Last week, Booker reminds us, she regaled readers of her weekly internet "blog" with a toe-curling account of a recent visit to Ireland, where she described looking in on "a training centre for people with mental disorders", meeting representatives of organisations ranging "from churches to aid workers, to anti-poverty, to environment", and being moved by the sight of a young girl to think sadly that she is too old to have any more children.

Quite what this touchy-feely stuff has to do with the arguments for the European Constitution, Booker writes, is not very clear. But then the two contrasted faces of such omnipotent institutions - the one bullying and the other soppily sentimental - are far from unfamiliar.

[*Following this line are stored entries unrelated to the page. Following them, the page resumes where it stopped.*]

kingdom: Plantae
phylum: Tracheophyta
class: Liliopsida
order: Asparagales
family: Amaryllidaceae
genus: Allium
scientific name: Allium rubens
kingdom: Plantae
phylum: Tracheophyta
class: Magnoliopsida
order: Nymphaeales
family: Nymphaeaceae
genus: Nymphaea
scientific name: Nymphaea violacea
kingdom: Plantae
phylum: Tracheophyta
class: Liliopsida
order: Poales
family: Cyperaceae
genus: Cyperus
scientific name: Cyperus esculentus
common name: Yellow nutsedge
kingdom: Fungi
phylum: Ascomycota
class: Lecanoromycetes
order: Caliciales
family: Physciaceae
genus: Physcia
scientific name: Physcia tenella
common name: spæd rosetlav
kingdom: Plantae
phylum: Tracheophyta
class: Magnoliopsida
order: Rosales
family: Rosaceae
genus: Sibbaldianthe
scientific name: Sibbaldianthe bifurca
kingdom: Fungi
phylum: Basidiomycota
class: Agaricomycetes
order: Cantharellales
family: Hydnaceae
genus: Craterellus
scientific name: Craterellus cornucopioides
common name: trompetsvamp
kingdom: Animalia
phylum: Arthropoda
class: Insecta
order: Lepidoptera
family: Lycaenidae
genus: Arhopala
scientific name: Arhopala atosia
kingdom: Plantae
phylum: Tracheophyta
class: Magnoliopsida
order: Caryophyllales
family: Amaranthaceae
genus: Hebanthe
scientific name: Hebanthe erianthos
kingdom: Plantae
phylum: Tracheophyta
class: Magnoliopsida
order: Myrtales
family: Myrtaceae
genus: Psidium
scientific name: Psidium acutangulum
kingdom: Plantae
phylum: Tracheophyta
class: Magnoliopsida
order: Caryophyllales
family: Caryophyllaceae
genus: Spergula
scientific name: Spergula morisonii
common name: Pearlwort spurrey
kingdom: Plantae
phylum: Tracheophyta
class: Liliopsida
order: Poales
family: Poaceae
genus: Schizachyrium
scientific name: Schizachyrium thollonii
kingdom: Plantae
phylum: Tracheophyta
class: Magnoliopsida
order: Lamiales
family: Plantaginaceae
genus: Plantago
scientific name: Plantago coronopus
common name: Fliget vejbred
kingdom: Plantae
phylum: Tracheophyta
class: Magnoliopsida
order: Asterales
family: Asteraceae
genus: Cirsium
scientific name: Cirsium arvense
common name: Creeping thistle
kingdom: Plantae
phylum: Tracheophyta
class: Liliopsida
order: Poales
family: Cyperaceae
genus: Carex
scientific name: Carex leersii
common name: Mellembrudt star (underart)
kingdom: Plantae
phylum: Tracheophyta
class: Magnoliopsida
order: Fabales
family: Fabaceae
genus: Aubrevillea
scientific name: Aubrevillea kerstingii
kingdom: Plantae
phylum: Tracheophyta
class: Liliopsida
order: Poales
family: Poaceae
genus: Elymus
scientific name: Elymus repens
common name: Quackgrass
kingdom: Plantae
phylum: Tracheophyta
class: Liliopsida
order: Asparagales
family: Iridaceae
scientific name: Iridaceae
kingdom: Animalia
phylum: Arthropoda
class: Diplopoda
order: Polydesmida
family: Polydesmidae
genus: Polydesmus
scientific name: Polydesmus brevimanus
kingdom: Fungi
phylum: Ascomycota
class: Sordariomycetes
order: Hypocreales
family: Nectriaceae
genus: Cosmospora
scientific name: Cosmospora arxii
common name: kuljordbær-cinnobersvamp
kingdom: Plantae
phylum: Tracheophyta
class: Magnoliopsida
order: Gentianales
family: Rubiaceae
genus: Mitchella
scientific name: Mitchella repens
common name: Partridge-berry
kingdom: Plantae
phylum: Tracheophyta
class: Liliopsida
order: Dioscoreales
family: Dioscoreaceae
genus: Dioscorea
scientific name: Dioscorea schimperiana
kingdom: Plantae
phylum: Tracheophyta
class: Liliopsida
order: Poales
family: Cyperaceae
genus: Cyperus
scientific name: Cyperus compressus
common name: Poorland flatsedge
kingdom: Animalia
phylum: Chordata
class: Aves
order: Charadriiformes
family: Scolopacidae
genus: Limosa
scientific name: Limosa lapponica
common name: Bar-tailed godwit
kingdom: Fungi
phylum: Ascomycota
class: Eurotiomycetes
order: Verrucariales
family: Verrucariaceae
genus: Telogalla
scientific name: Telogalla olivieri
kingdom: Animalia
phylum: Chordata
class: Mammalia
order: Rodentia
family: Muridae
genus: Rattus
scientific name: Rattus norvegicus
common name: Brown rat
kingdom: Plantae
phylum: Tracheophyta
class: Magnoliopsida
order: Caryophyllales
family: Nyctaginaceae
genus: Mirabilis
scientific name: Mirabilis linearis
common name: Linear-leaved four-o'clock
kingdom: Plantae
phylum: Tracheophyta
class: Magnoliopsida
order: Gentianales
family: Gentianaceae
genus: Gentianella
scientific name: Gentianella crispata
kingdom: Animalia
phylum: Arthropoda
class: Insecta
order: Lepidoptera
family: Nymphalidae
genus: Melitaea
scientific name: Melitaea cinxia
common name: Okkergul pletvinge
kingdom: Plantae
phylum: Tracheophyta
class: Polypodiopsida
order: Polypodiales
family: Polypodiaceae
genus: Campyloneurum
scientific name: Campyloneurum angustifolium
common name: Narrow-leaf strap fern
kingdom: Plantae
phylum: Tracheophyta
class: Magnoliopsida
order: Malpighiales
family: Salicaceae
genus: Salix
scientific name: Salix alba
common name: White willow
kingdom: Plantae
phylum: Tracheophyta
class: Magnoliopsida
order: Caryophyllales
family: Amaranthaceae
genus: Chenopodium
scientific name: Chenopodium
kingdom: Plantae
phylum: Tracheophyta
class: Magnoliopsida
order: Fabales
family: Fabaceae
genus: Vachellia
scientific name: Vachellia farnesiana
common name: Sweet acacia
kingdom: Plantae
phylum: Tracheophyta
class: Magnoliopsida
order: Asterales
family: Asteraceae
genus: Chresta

For his final story, Booker is definitely “off topic” when it comes to the EU. He describes how he read with particular sympathy how Michael Howard's wife Sandra found her beloved old banger so comprehensively trashed in a station car park that it was a write-off.

Four days earlier, he had had the same experience, finding my 16-year old Fiesta XR2 in a "Euro Car Park" near Bath station smashed in such an identical manner that today's vandals seem to be working to a manual.

Mrs Howard had to deny reports that the police had arranged for her car to be taken to a breaker's yard. Like her, Booker obtained the statutory crime number from the police (before the RAC with their usual efficiency took my own wreck away).

The only consequence was a letter from Avon and Somerset's finest three days later offering Booker their counselling service, joined in the same post by a council tax demand showing that charges for our "police service" had again risen at twice the rate of inflation.

The thought occurred, writes Booker, that we might be better off handing over chasing criminals to the RAC, while renaming the police the Crime Number Issuing Agency. At least, if they are writing crime numbers, they are not locking people up for not paying their council tax, I suppose.